(DOCUMENT SECTION)

____

I think Canon have missed an important trend here. 

Consequently, i can't think of one occasion where GPS would have been of any use to me at all. 

Am I missing the point?


----------



## Don Haines (Sep 15, 2014)

Drakester said:


> Dare I say it, I'm pretty disappointed that there is no Wifi in the 7DII.
> 
> I've got a 70D and have never posted a picture to Facebook, Instagram or Twitter, but have had great results using the Canon App to control the camera wirelessly to get up close and personal to wildlife with some great results, and then connecting to my iPad afterwards in the pub to view my shots on a decent sized screen.
> 
> ...


+1


----------



## Click (Sep 15, 2014)

I agree with you Drakester.


...And by the way, welcome to CR


----------



## retina (Sep 15, 2014)

it would have been nice indeed. it would be a more complete camera with WiFi.

lots of wildlife photographers (among many other) will buy and use this camera, GPS will sure come in handy


----------



## dchen99 (Sep 15, 2014)

____

(Stored entries)
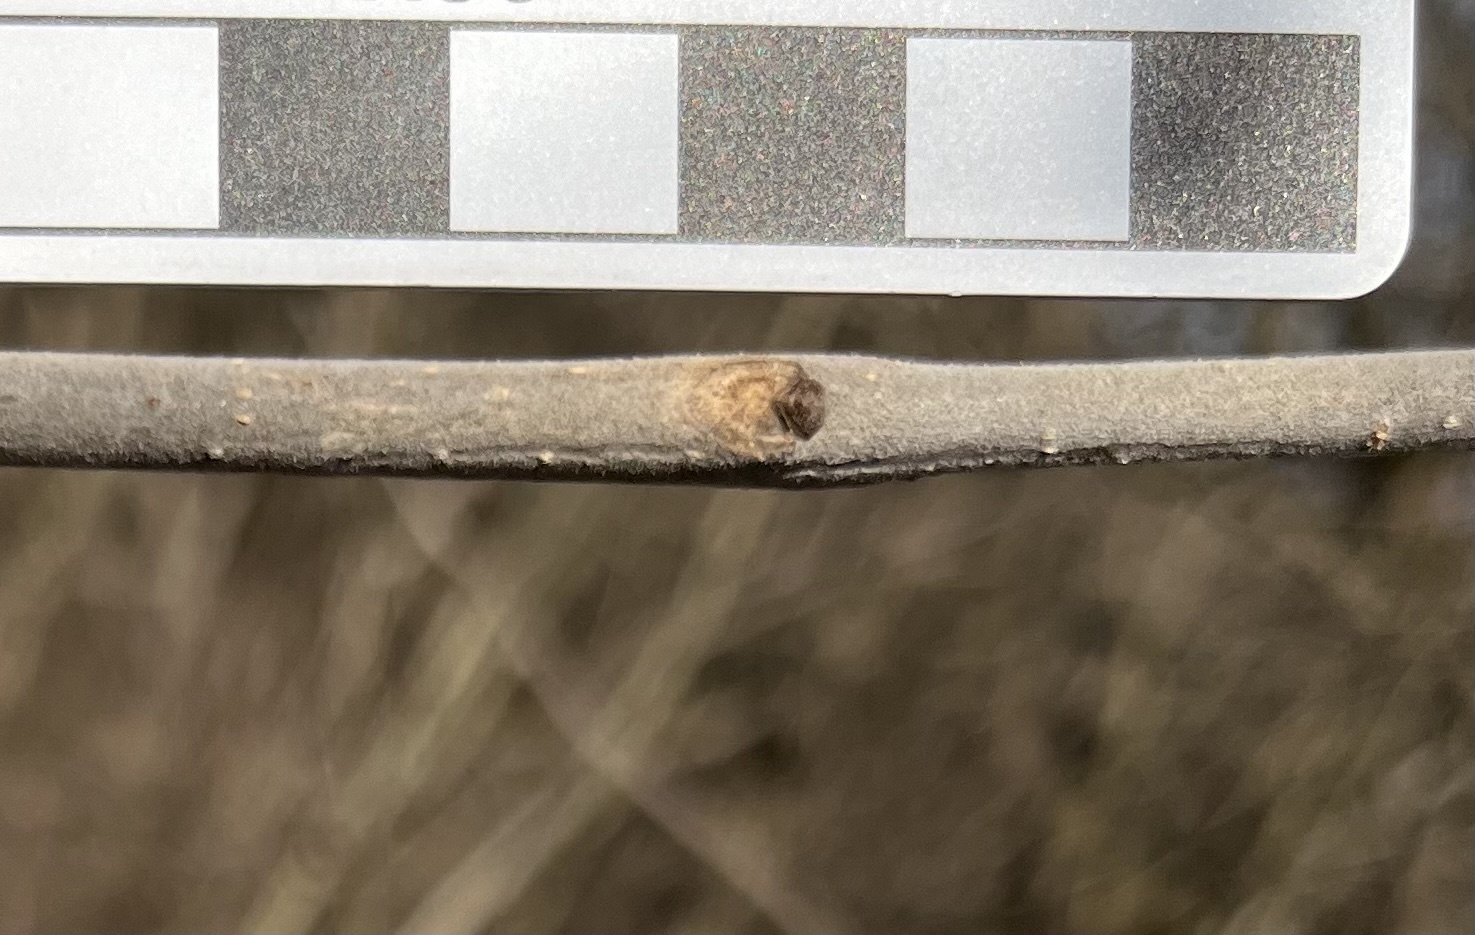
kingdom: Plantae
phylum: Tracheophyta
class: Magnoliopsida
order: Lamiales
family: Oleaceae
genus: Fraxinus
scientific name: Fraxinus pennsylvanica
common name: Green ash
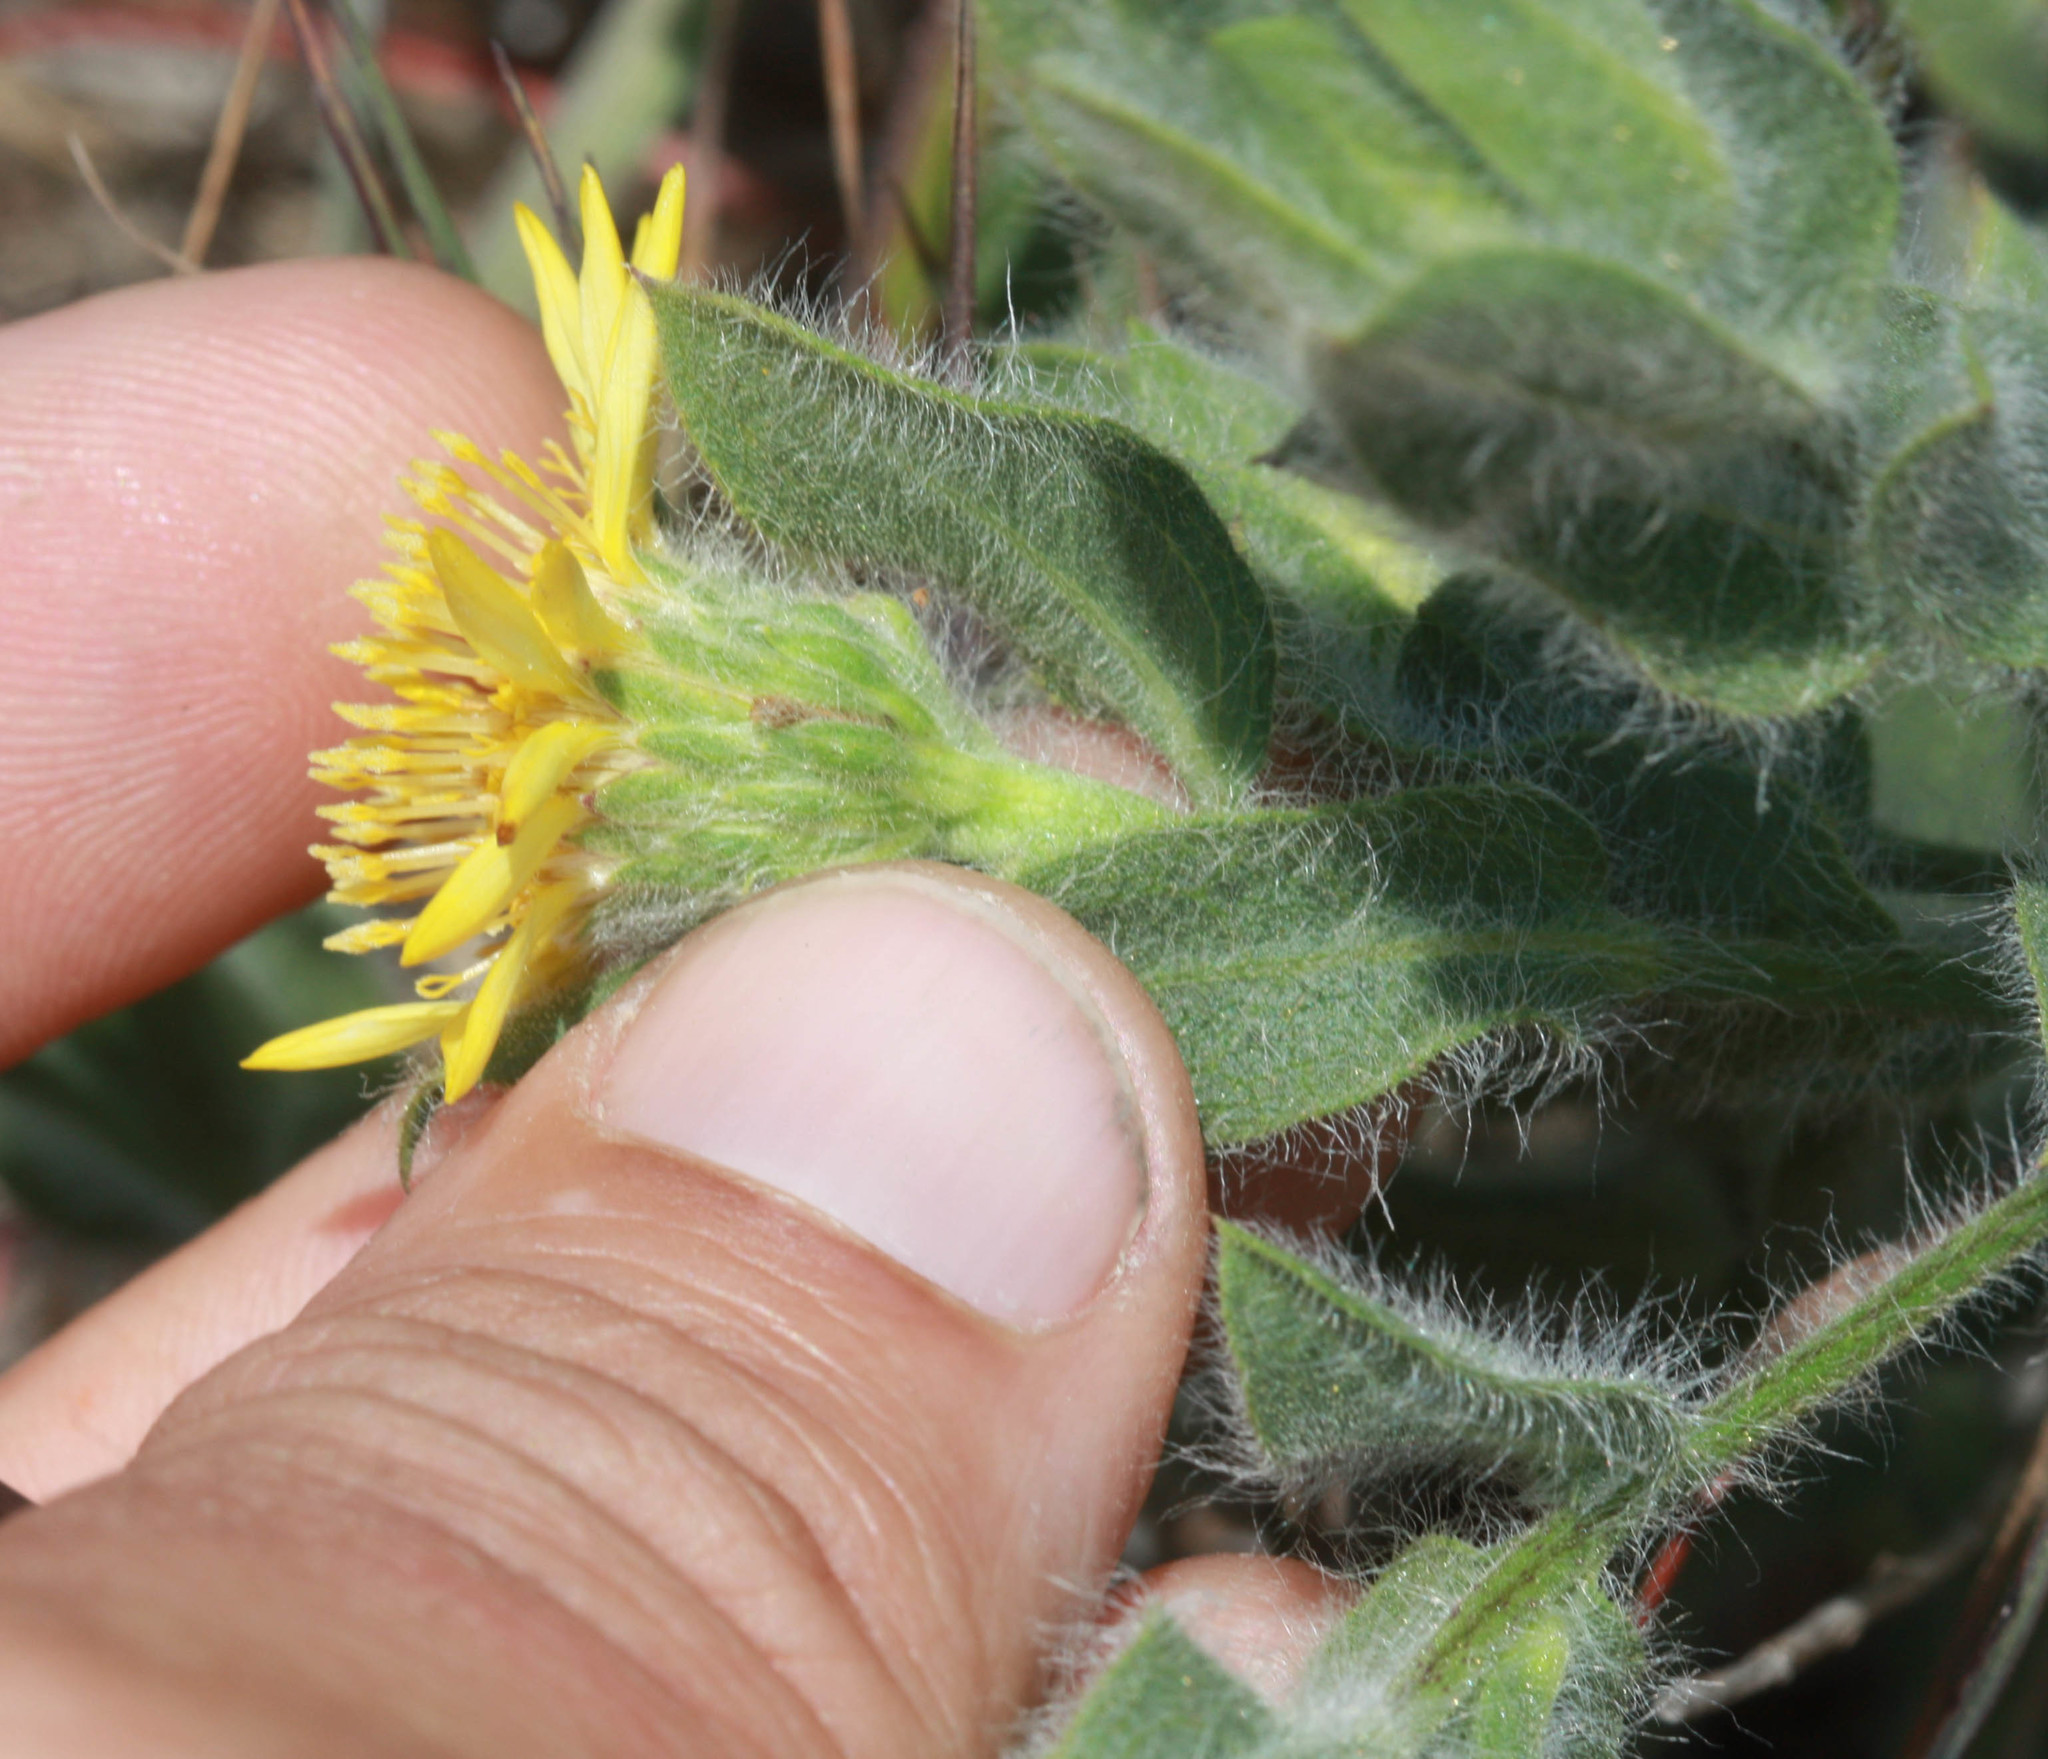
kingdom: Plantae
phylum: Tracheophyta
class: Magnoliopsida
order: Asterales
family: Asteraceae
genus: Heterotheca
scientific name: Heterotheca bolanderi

____

(REQUIRED ACTIONS)
1. Can you rewrite the camera forum thread between "## retina (Sep" and "dchen99 (Sep 15, 2014)", inclusive, updating "wildlife photographers" to "bird photographers"?
2. What comes next in the camera forum thread? Write its continuation from the point where it stops.

(EXPECTED RESPONSES)
1.
## retina (Sep 15, 2014)

it would have been nice indeed. it would be a more complete camera with WiFi.

lots of bird photographers (among many other) will buy and use this camera, GPS will sure come in handy


----------



## dchen99 (Sep 15, 2014)

2.
Don Haines said:


> Drakester said:
> 
> 
> > Dare I say it, I'm pretty disappointed that there is no Wifi in the 7DII.
> ...


+ another 1


----------



## noncho (Sep 15, 2014)

+1

I like the WiFi on 70D for remote shooting.


----------



## AmselAdans (Sep 15, 2014)

well it depends... I don't use a smartphone so Wifi would be no use for me.
Instead, when travelling, I love the idea of having the GPS position (and image direction) annotated in the file to remember, where I were.

Of course having both would be the best. But there are indeed users like me who won't miss Wifi.


----------



## mdmphoto (Sep 15, 2014)

I'm also disappointed that Canon left the wifi off what seems to be a compelling instrument. I use it regularly, yes, with EOS Remote for shooting odd angles, low-light, and such - and even, rarely, to include myself in compositions. That said, there are a great many inexpensive wired/wireless device options, including some with preview screens, available for triggering the shutter; including some that include a preview screen. These devices can generally be used on more than one of my camera bodies so the cost would be spread out over all. Stand-alone GPS, on the other hand, usually costs quite a bit more and the setup and use seems to be quite a bit more technical. If only one or the other option could be fit into the 7dII body I suspect I'd rather it was the GPS. Still, having owned an XT-i, 40D, and still owning a 50D, 7D, and 6D, this camera looks mighty tempting...


----------



## soccerkingpilot (Sep 15, 2014)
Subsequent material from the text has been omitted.